Retired consultant, Dr Helen Newton, talks about her time as a locum consultant and her return to work post-retirement.
I resigned my consultant post aged 50 and still work aged 63. I have worked in six hospitals, spent three years staying in a B&B for on-calls and had three retirement parties, not to mention several farewell drinks at the pub! My experiences ‘half-in, half-out’ of the system over the past 12 years may resonate with others.
When several difficult years in my stroke medicine post led to my resignation, it was on the spur of the moment, with no plans. Luckily, word of mouth found me a locum job within the week. As a new face, and a geriatrician on the orthopaedic ward, it was helping a patient with a prolapsed rectum that first broke the ice!
Eight months later the surgeons and I parted friends and I left for a post in a specialist rehabilitation centre for a year. Working between two or three days per week, there followed over three years in general medicine, three years in stroke medicine in two hospitals, and two 6-month elderly care locums. I worked as an NHS locum and briefly through an agency.
Following my retirement in May 2019, I returned to my local hospital while younger colleagues took on COVID-19 patient-facing roles. I moved into the acute medical unit and combined this with spending time in our house in France. This year I have come full circle by working a few shifts back on the stroke unit in my local hospital. I am a PACES examiner and member of the PACES scenario writing group. The rest of the time I am happily retired.

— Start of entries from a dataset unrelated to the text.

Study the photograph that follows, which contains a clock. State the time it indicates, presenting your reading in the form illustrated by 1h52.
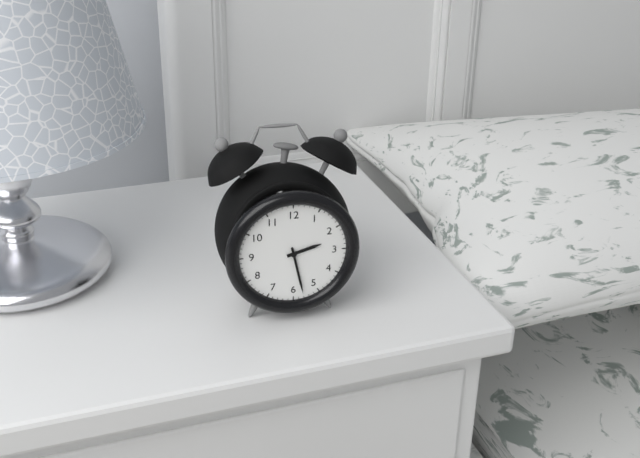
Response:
2h28
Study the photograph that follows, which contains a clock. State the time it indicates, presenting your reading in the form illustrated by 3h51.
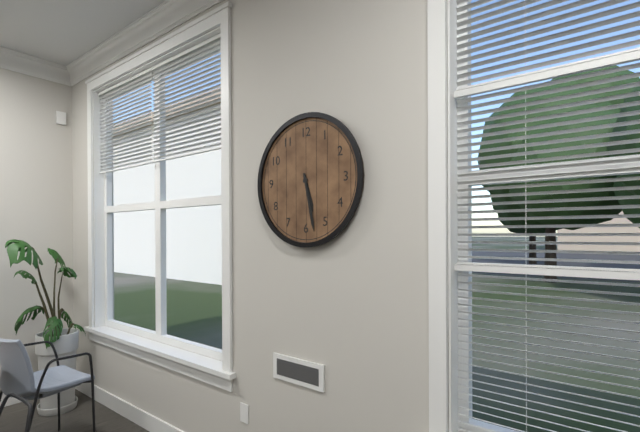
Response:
5h28
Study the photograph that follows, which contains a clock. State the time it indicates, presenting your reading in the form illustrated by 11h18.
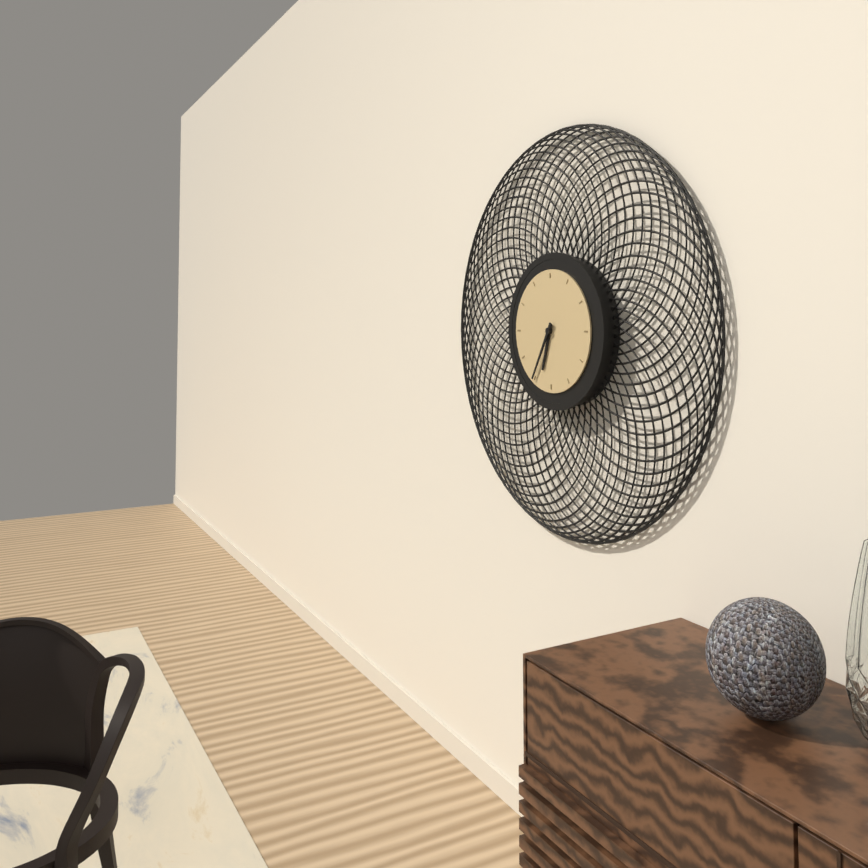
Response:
6h35
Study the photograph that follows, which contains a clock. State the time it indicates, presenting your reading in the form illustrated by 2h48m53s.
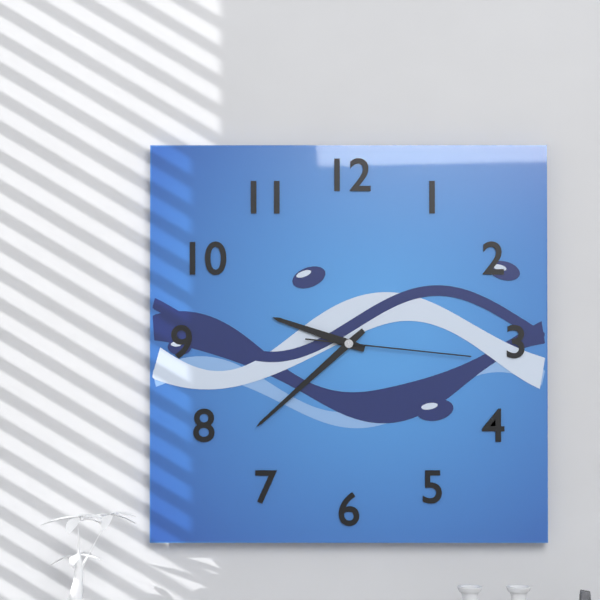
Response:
9h38m16s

Regaining autonomy has been great! I have met many new colleagues and learned so much medicine. The varied workload is fantastic. Appraisers have largely been supportive. However, the repetitive bureaucracy, the technical glitches and the problems with payments are all very frustrating. Negotiating agency rules is weird; I did a joining test where the most difficult question was ‘what is 6x7?’. The same agency arranged a day of mandatory training with a bullying instructor, which was simply not fit for purpose.
I now work on the bank at my hospital and arrange locums directly. I find it preferable to agency working, despite the lower pay (I feel a bit guilty that this is still more than my substantive colleagues’ hourly rate).

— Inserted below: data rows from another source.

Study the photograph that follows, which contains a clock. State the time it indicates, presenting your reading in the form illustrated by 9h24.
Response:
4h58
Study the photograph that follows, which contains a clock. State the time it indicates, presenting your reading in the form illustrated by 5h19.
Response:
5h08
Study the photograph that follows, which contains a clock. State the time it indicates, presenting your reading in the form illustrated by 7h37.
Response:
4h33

I realise how much hospitals depend on locum consultants. Most work through agencies, which is expensive. Continuity is poor and monitoring difficult. CPD is hard for locums with no professional leave or study budget. The cost of retaining my licence is high. I had one unhelpful appraisal; it’s hard to explain you haven’t done a ‘quality improvement project’ when you work shifts. These issues are common to many who work flexibly and making things more straightforward would help retention. Changes are essential.
My advice to doctors considering a similar change is ‘do it!’, but do your research, visit the hospitals, learn the IT systems and processes before you start. Avoid saying how much better it was in the last place – and take cake!